From Cities of the Plains by Cormac McCarthy, the third book of the Border Trilogy that starts with All the Pretty Horses then The Crossing. Here we have a couple of cowboys talking about how their life changed. There aren't supposed to be cities on the plains. There are supposed to be cattle and horses and cowboys and ranches. Life changes.
That quote is so appropriate for today. The business on Wall Street changed the world, and I don't think people quite get it yet. It's going to change it in ways we can't even tell yet. And many of us don't know how it did it, but we'll see it. Like Billy said, it just did, that's all we'll know.
From the price of groceries to the the value of the dollar. To how we'll have to change our lifestyles. At least most of us. Many of us.

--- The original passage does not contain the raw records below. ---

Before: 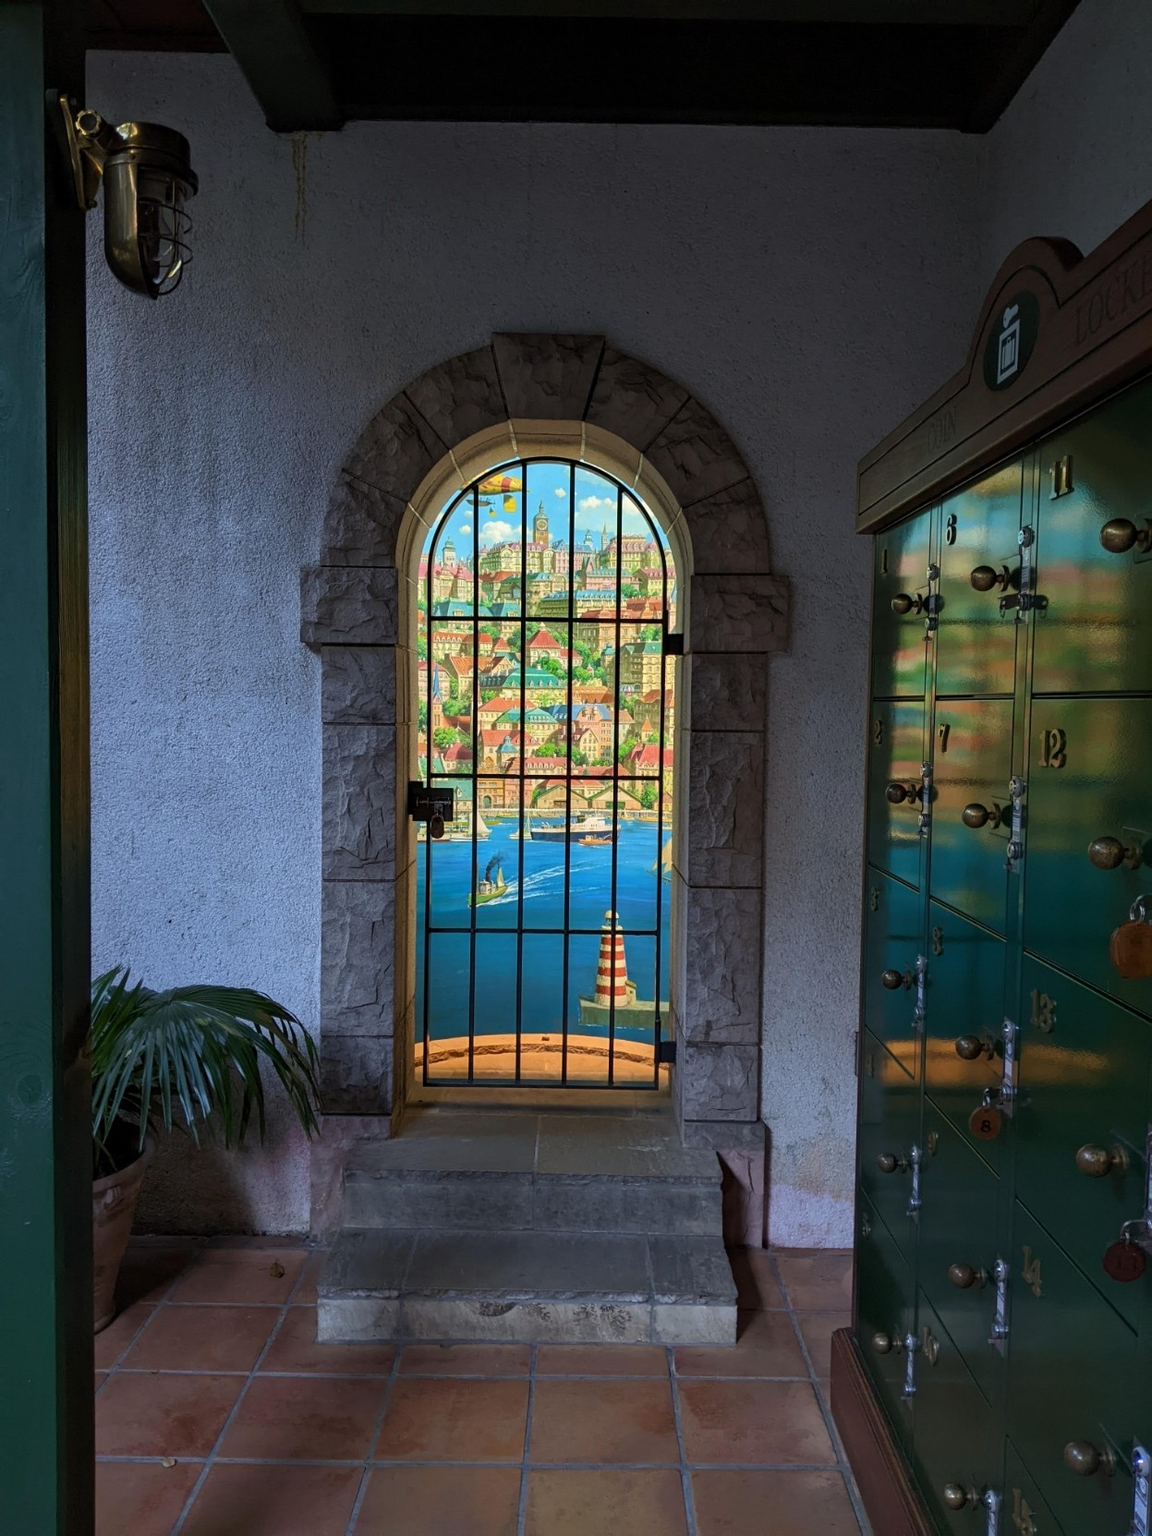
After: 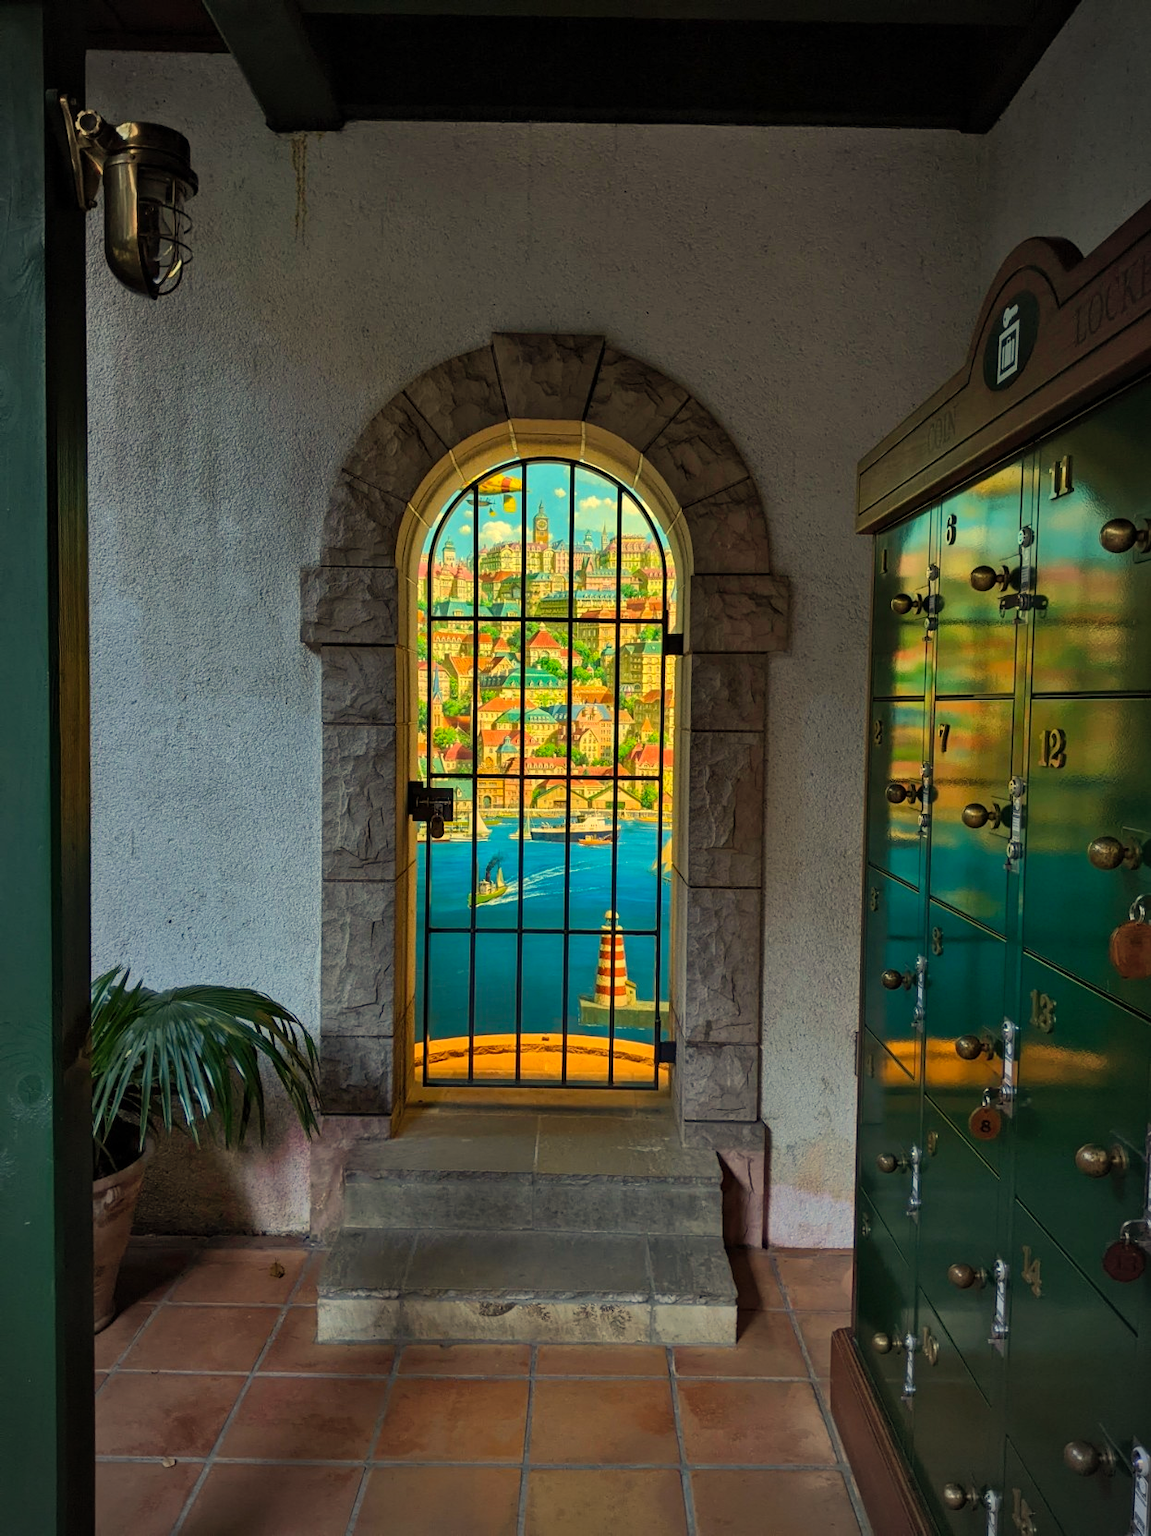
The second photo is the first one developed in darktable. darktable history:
shadows and highlights: white point adjustment 1, soften with gaussian
color balance rgb: perceptual saturation grading › global saturation 20%, global vibrance 20%
vignetting: automatic ratio true
white balance: red 1.08, blue 0.791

And personally, I think it will be for the better, in some ways. In many ways. I'm working my butt off right now to be completely debt-free in less than a year. I've been working towards that for a while now, before the recession. Just stopped using credit cards and lived with the cash in my pocket. I think long and hard before I spend even a dollar. Stopped eating out. Thought twice before even treating myself to a cup of coffee. Started taking the beer bottles back for deposit. Sue agrees. And even if it's only a couple of dollars, I say to Sue, that'll buy a lot of beer in Mexico. I say that because right now I can't see us living the rest of our lives in the United States. It's too expensive, not a very kind nation, right now at least, and I can't see getting old here. We're a cruel country right now. Maybe Obama and the Democrats will change that. But I'm not holding my breath.

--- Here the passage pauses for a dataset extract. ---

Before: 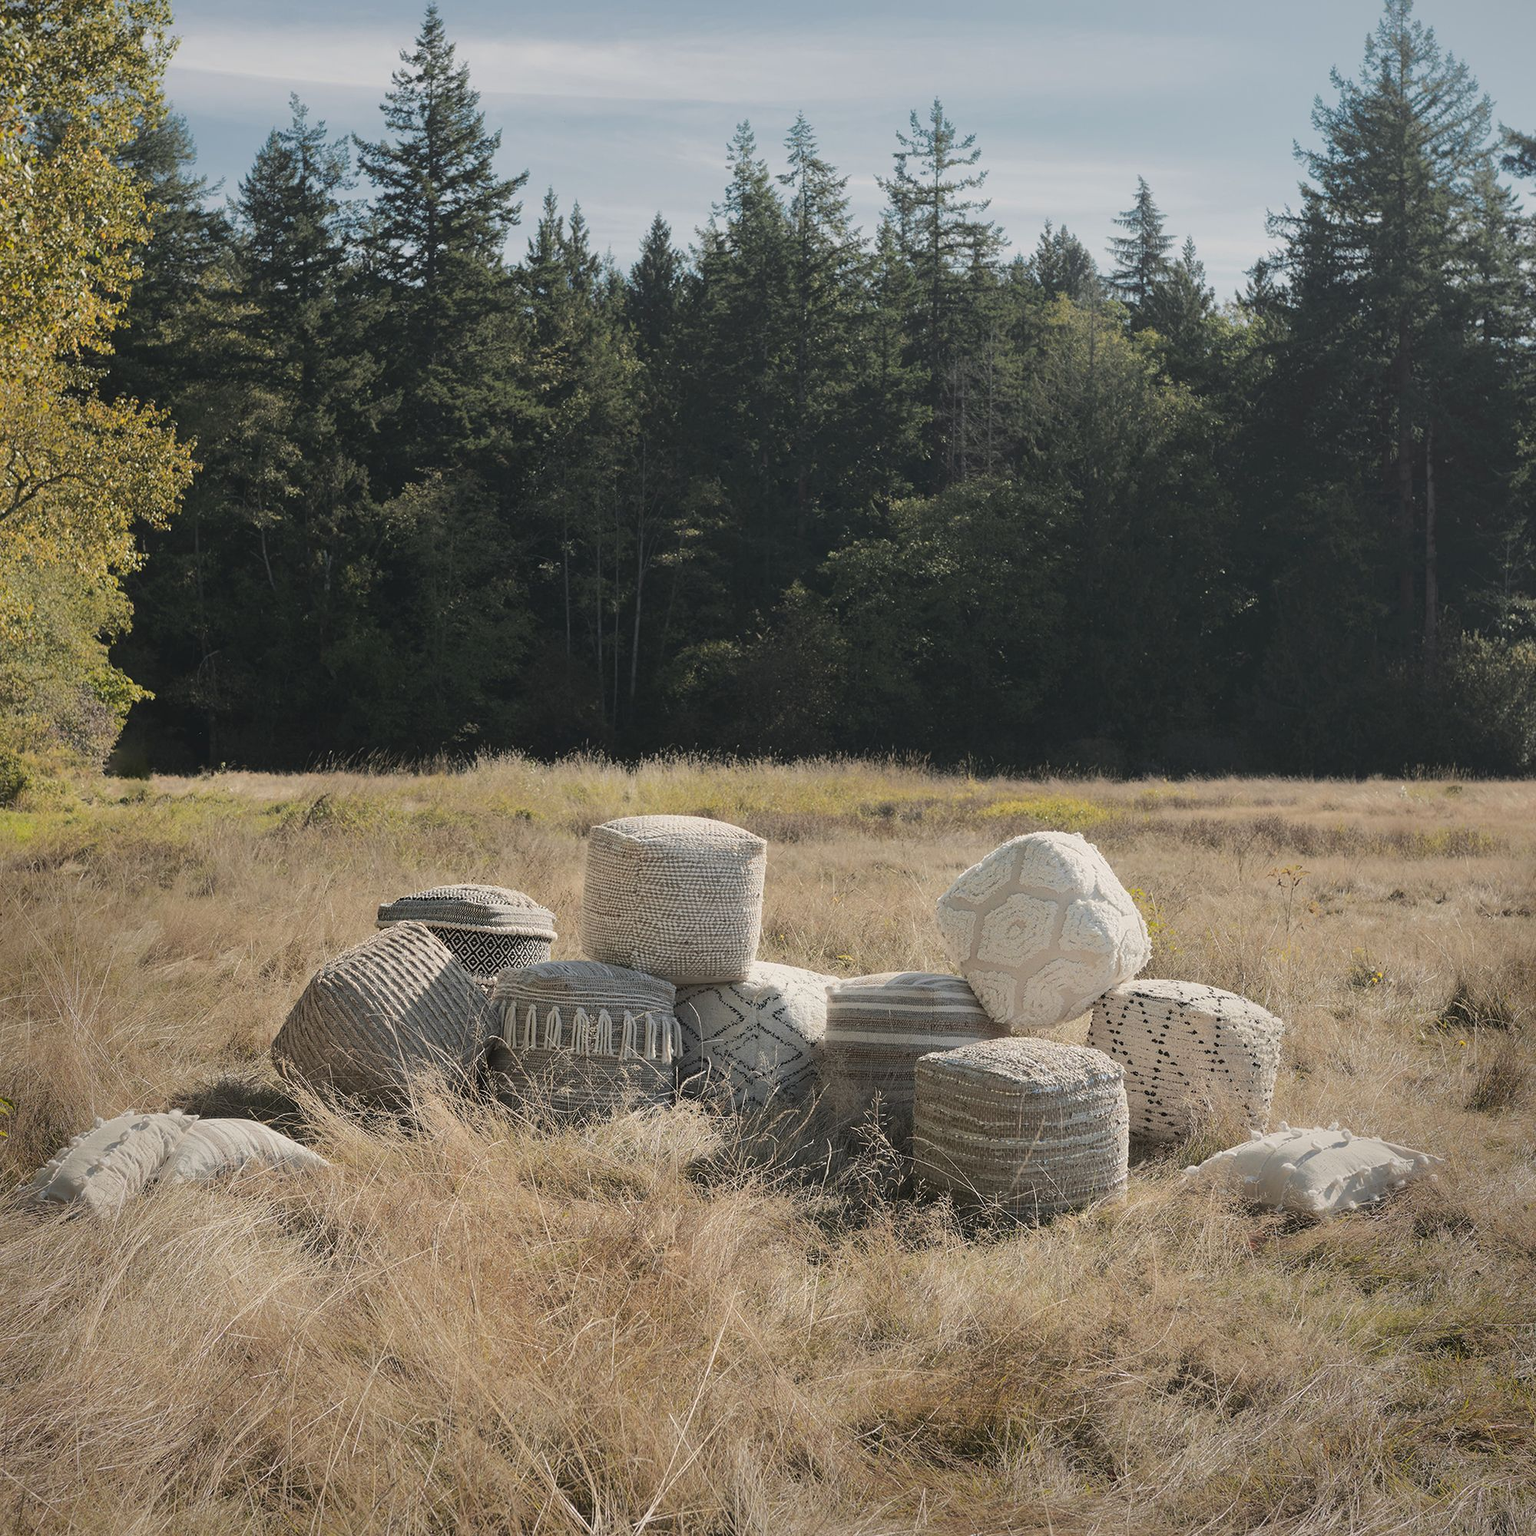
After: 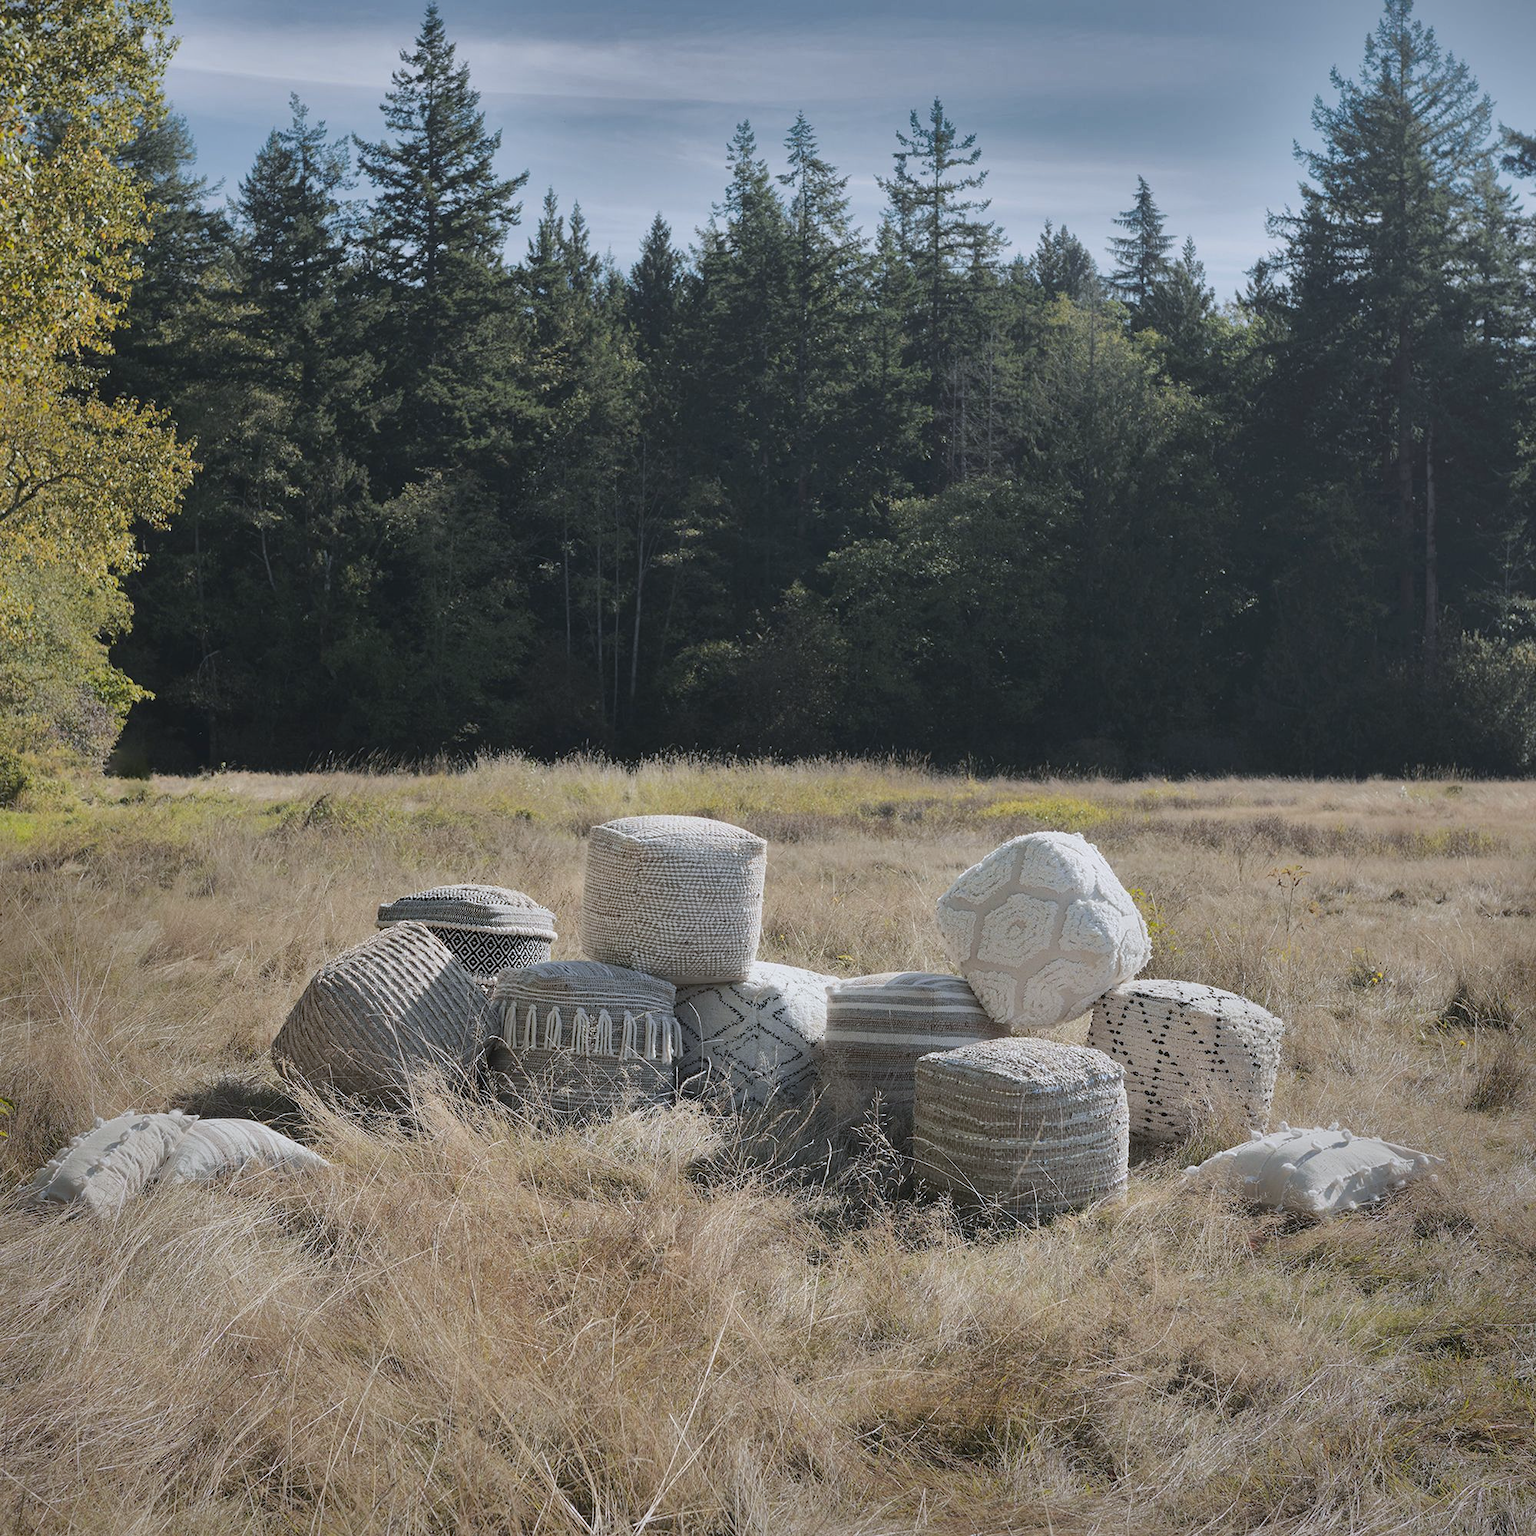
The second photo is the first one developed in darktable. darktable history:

I think all of this consumerism has really hurt us in a deep and real way. I think long ago people began compromising their values and ethics just to protect their big homes and second homes and wide-screen TVs and SUVs, compromising to the point where they don't even know they're doing it anymore. Living simply makes you look long and hard at what you value, makes you decide what you value. We--well, not me, but a lot of people--have had it awfully easy and been given so much. And living soft makes people mean and cruel. I know most think that living hard makes one hard, but my experience is that when someone suffered some, most people--not all but most--will be a bit more empathetic towards their fellow human. They know what it's like to suffer, to be in a tight spot, and by alleviating someone else's pain, it's like alleviating their own a bit. Of course some people just get mean and bitter, but they'd probably end up that way any way.